*** EXCERPTED TEXT
With reviews of Clash of Kings coming out (like this one), I reckon i’s time to start a thread for 2025.
What have you heard, what do you think and what do you hope that the year brings?
With reviews of Clash of Kings coming out (like this one), I reckon i’s time to start a thread for 2025.
What have you heard, what do you think and what do you hope that the year brings?
Currently listening to this one.
Seems they’ve done a decent job with command dice, but need to see everything to get a real idea - ie will cheap heroes be able to get access to the better command dice and fully seeing what all the faction orders are.
Ogre changes seem sensible - now you can really spam siege breakers but your warlocks don’t get buffed.
Miasma for TK losing piercing is good - interesting to see if similar other rules also get effected.
What are the ogre changes? For those of us without time to listen through
Siege Breakers got cheaper but reduced to sp5.
The warlocks spell buff is now restricted to Merc keyword, which Siege Breakers don’t have.
Paymaster is a sergeant upgrade, rather than standalone hero.
Think the berserkers get an extra point of nerve.
Maybe other minor ones, but these were what has been mentioned.
Berserkers got buffed? Whacky. Here’s hoping it’s just the horde size and nothing else, Brave regs are so good, and triple so the Bully.
******
*** STUDY MATERIAL
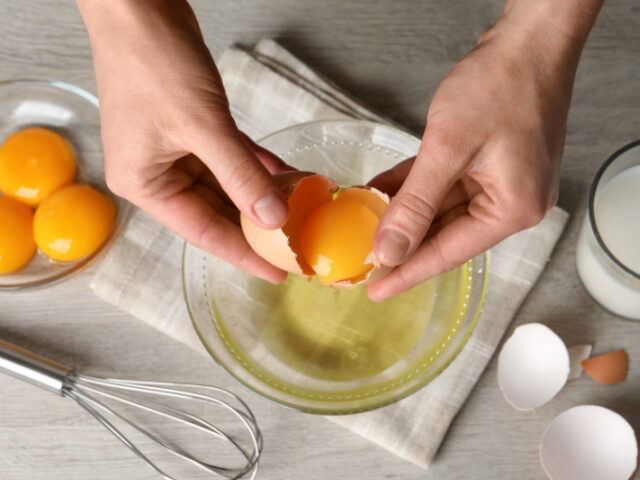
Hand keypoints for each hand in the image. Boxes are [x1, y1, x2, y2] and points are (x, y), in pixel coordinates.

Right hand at [77, 0, 290, 282]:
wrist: (137, 5)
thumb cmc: (150, 61)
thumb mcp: (201, 125)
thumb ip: (241, 174)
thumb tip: (273, 217)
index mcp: (146, 184)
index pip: (204, 232)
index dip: (244, 253)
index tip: (278, 271)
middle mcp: (157, 173)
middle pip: (217, 211)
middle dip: (258, 224)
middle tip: (298, 243)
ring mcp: (175, 150)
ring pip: (227, 185)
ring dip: (262, 193)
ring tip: (302, 209)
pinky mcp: (192, 128)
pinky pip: (231, 158)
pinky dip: (257, 166)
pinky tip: (286, 175)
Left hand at [367, 0, 602, 300]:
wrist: (527, 41)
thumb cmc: (502, 86)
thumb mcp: (448, 149)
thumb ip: (415, 205)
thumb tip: (390, 249)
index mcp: (511, 209)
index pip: (448, 253)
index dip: (408, 272)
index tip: (376, 289)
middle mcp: (510, 202)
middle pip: (445, 234)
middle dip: (402, 242)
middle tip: (363, 259)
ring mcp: (499, 181)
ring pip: (440, 208)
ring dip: (402, 212)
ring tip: (365, 224)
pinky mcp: (487, 162)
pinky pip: (443, 184)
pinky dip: (413, 187)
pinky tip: (381, 191)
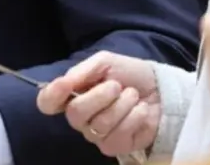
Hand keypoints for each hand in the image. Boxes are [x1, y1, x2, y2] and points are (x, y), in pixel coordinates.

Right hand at [36, 51, 158, 156]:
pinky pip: (117, 136)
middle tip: (116, 86)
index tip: (65, 84)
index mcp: (72, 95)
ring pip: (99, 125)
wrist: (161, 88)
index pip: (47, 102)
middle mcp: (81, 118)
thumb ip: (82, 70)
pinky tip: (140, 110)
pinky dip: (133, 118)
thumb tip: (64, 81)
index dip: (52, 95)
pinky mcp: (116, 146)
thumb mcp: (105, 62)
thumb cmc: (129, 74)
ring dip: (122, 105)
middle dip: (99, 96)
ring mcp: (97, 134)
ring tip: (132, 95)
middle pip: (74, 114)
******
## EXERCISE AIM
Say whether each statement below agrees with the forum thread about Clash of Kings. Answer yes or no for each and quote the words from the thread that decide it.
1. Siege Breakers became cheaper but dropped to sp5.
2. The Paymaster is now a standalone hero.
3. The warlocks' spell buff now reaches Siege Breakers.

## WRITTEN ANSWER
1. Yes: "Siege Breakers got cheaper but reduced to sp5."
2. No: "Paymaster is a sergeant upgrade, rather than standalone hero."
3. No: "The warlocks spell buff is now restricted to Merc keyword, which Siege Breakers don’t have."